Tree location and delayed flowering. Myth?


#1

Given that I’m in a late frost climate, I was hoping that if I planted a peach tree on the north side of our house, I could delay blooming. However, I do not feel that has helped delay blooming at all and may be an old wives tale. I actually have two peach trees, a contender that gets at most an hour of sunlight in the winter, and an Elberta that gets a lot of sunlight in winter. They are now borh blooming in unison. I’ve also looked around the neighborhood and other peach trees are now blooming as well. In addition, I have two apricots blooming at the same time even though they received dramatically different amounts of sunlight in the winter.

Bottom line is that I’m really not buying into the idea that where you plant your trees can affect when the tree blooms. Mulching has not made any difference either in bloom time. Last year, my peach trees, along with the neighborhood’s peach trees, bloomed together. Last year we also had a mild winter and the trees bloomed several weeks earlier, but still all at the same time!

I just wanted to share my highly scientific, annacdotal observation.


#2

here’s my anecdote, which involves blackberries, not trees, because I don’t have any fruiting trees. . . yet.

my parents live about 1/5 of a mile away, so there’s not much gross difference in climate. last year, I bought a four-pack of prime ark freedom blackberries, all quite small and similar in size. I kept one, gave my folks one, and gave a couple others to friends.

I used the same potting mix for both, but my folks’ PAF was in a sunnier spot than mine; their plant gets several more hours of sun per day. and this year, their PAF flowered about a month ahead of mine.

so in my experience, location does make a difference in flowering.

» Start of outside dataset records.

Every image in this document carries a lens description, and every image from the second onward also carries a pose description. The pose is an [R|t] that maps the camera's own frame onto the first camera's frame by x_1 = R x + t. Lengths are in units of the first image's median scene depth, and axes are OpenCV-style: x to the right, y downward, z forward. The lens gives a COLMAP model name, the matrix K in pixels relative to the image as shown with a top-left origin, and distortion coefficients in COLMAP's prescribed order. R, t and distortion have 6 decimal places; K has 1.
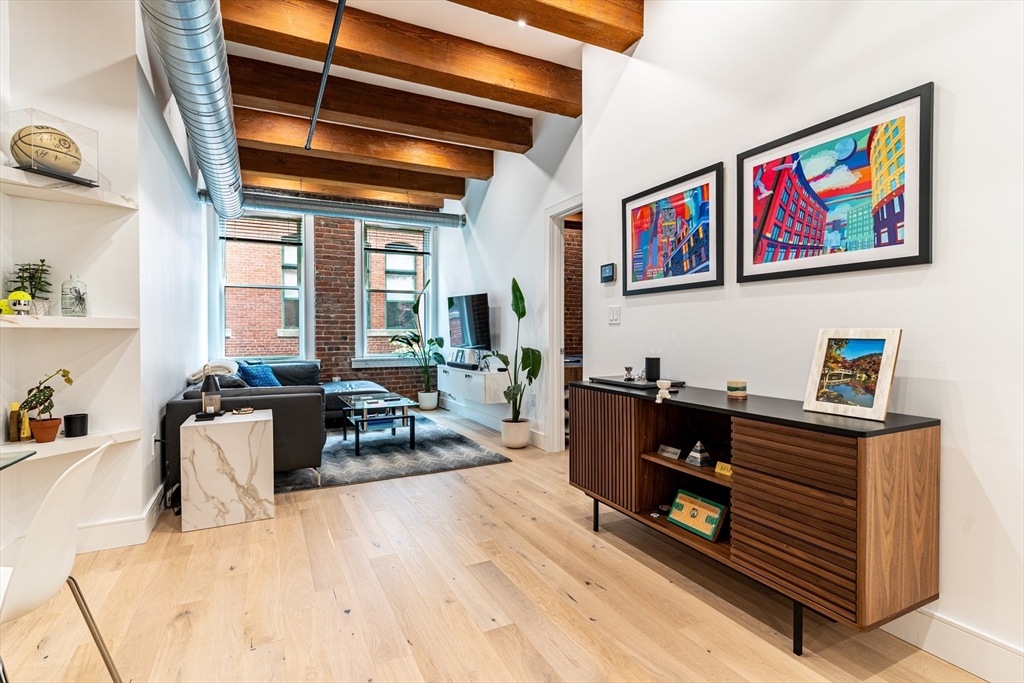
lens RADIAL K [[494.1, 0, 512.0], [0, 494.1, 339.2], [0, 0, 1]] dist [0.004178, -0.000892]
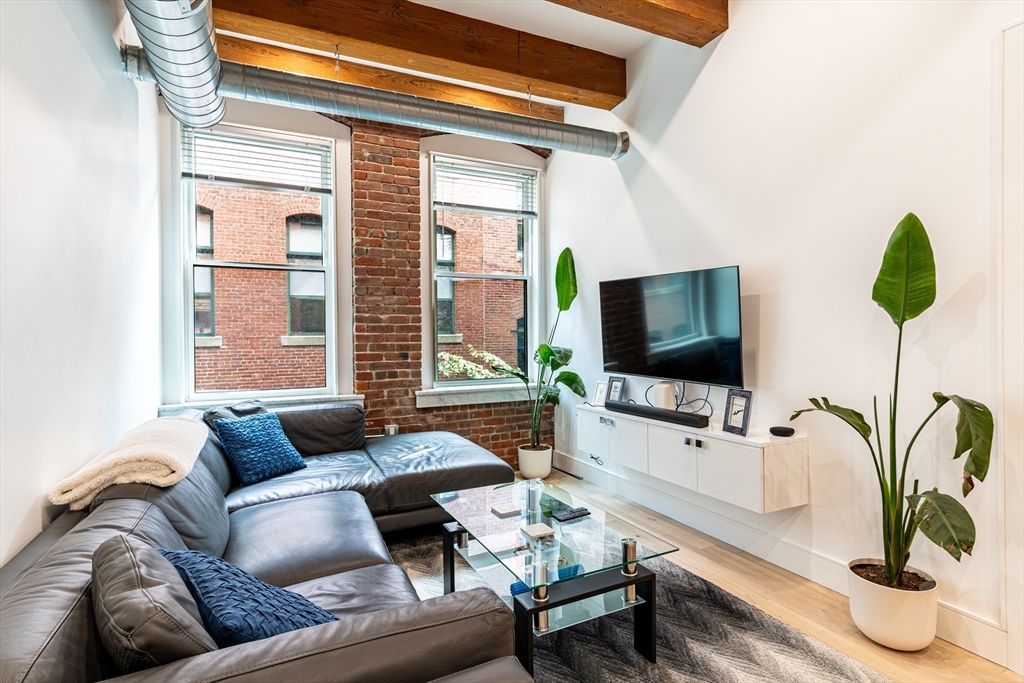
lens RADIAL K [[514.4, 0, 515.1], [0, 514.4, 338.7], [0, 0, 1]] dist [0.003033, 0.000596]
pose [[0.999920, -0.007102, -0.010513, -0.430035], [0.007041, 0.999959, -0.005780, -0.038067], [0.010553, 0.005706, 0.999928, 0.852820]]
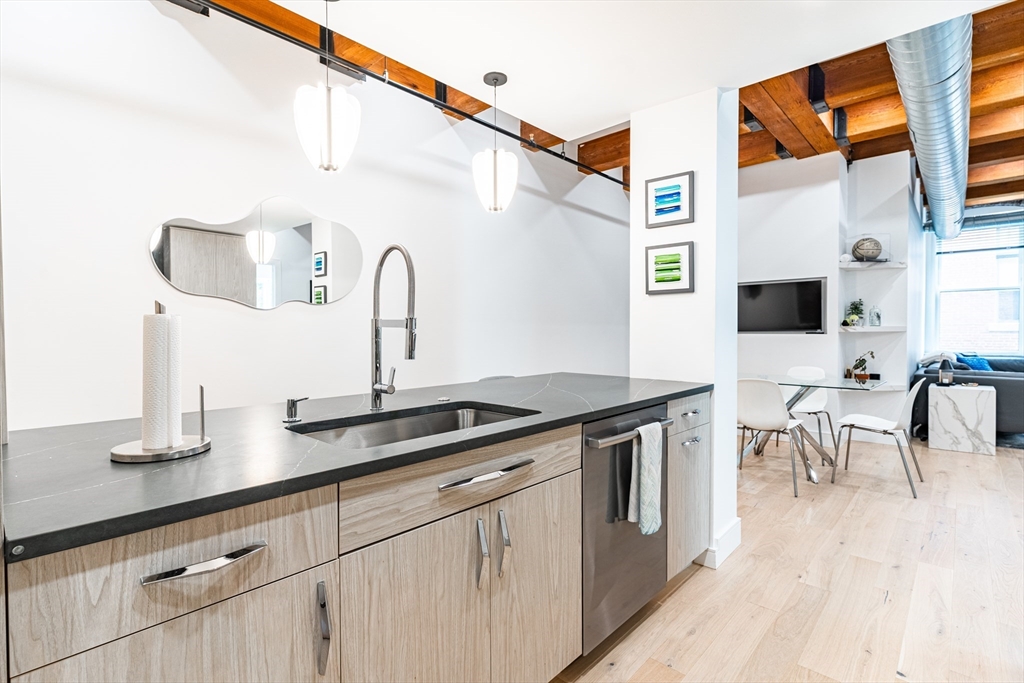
lens RADIAL K [[491.1, 0, 510.4], [0, 491.1, 337.9], [0, 0, 1]] dist [0.002852, -0.000661]
pose [[0.355702, 0.019977, -0.934386, 0.360210], [-0.005755, 0.999799, 0.019184, -0.019449], [0.934582, -0.001447, 0.355745, -0.848201]]
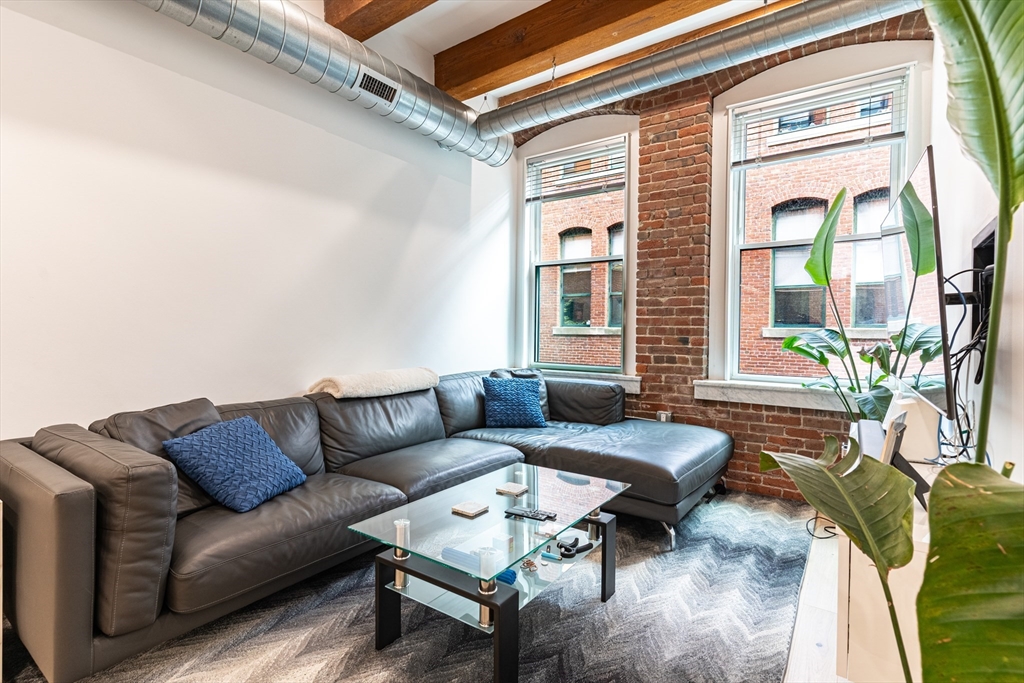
lens RADIAL K [[491.1, 0, 510.4], [0, 491.1, 337.9], [0, 0, 1]] dist [0.002852, -0.000661]
pose [[0.463924, 0.019797, -0.885654, 0.096209], [-0.022560, 0.999690, 0.010529, -0.014096], [0.885588, 0.015096, 0.464226, 1.241835]]
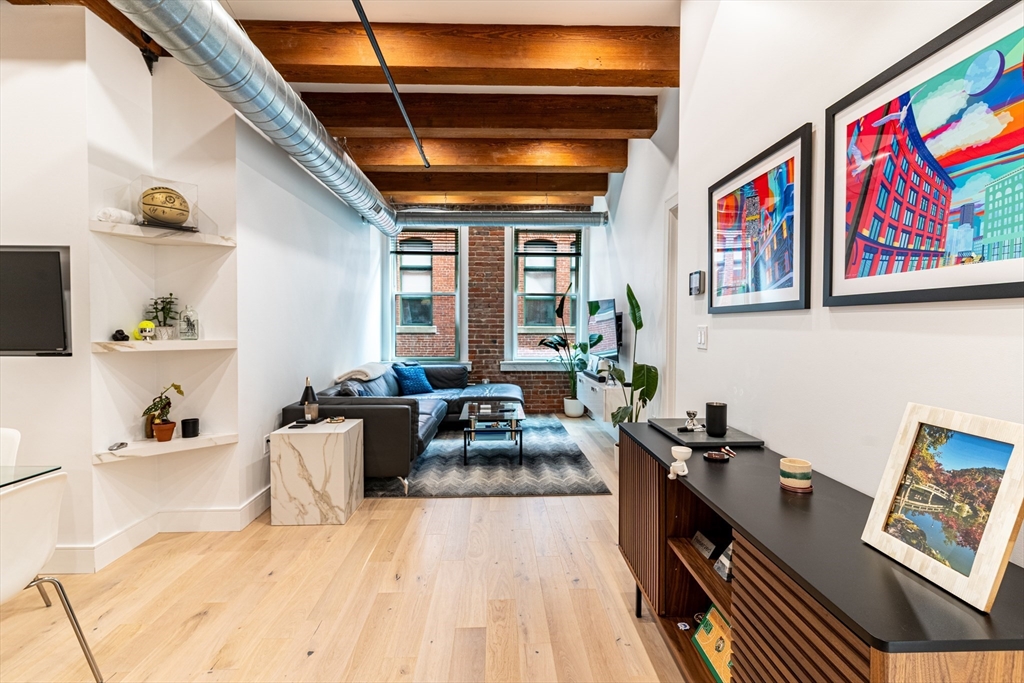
lens RADIAL K [[491.1, 0, 510.4], [0, 491.1, 337.9], [0, 0, 1]] dist [0.002852, -0.000661]
pose [[0.907901, 0.016328, -0.418866, 0.258418], [-0.010194, 0.999806, 0.016879, -0.058099], [0.419060, -0.011055, 0.907891, 0.173345]]
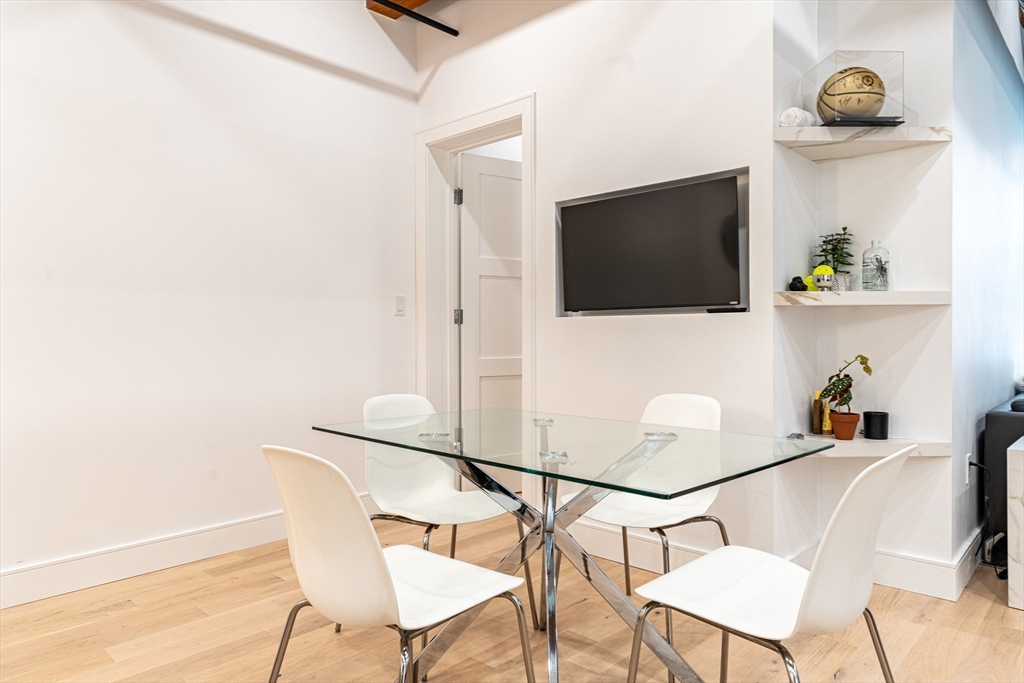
lens RADIAL K [[668.3, 0, 512.0], [0, 668.3, 341.5], [0, 0, 1]] dist [-0.000733, 0.002403]
pose [[0.341677, 0.011871, -0.939743, -0.040170], [-0.005389, 0.999929, 0.010672, 0.020591], [0.939802, 0.001418, 0.341716, 0.047189]]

perhaps when two plants of the same species and strain are close by, even with differing microclimates, there could be other factors (e.g., plant pheromones) at play to synchronize their flowering.


#3

I am sure it is dependant on climate zones as well. Where I live the north side of the house still has snow when the south is clear and warm. The soil is still frozen and trees will bloom later. I don’t know if this is the case in warmer zones.


#4

it works but it depends on how far away the tree is away from the house, how tall the house is, how tall the tree is, ect If the tree is planted on the north side your house and is in full shade until the chance of frost has past you should notice a difference. But… the plant shouldn’t be close enough to the house to collect heat radiating from the house or planted near a dryer vent or HVAC unit. All these things can warm up the ground and air around the plants especially if air circulation around the plant is low. Mulch depending on color and depth can actually heat up the soil instead of cool it down. 1 inch of dark colored mulch absorbs solar heat like asphalt does and transfers it into the soil. Mulch 4-6 inches deep helps cool the soil but doesn’t really help delay flowering. I’m trying many things here to help deal with late frost but finding things that bloom late or that are not affected by late frost is an ongoing challenge.


#5

My land is cut out of a forest so shade varies from spot to spot, and I have found a significant difference in time fruit ripens based on location- I’ve also found greater survival of flower buds in shady spots- now I will look closer to investigate actual time of flowering.


#6

Perhaps the fact that yours where in containers and @danCO had his in the ground made a difference. The temperature effect on roots would be different.


#7

I have definitely observed heat loss from the house affecting potted trees right up against the house. For me it means frost protection, but it is possible it promotes earlier blooming as well. The trees will be warmer overnight compared to trees away from the house. When I keep container trees in my unheated garage all winter, they seem to bloom earlier. On one hand, I don’t think they warm up as much during a warm spell as the outside trees, but on the other hand they don’t get as cold during cold spells. It seems the cold nights and warm days always playing a numbers game, fighting back and forth until the warm temps win. Maybe the absence of extreme cold matters more than the presence of higher heat in whatever calculation is going on.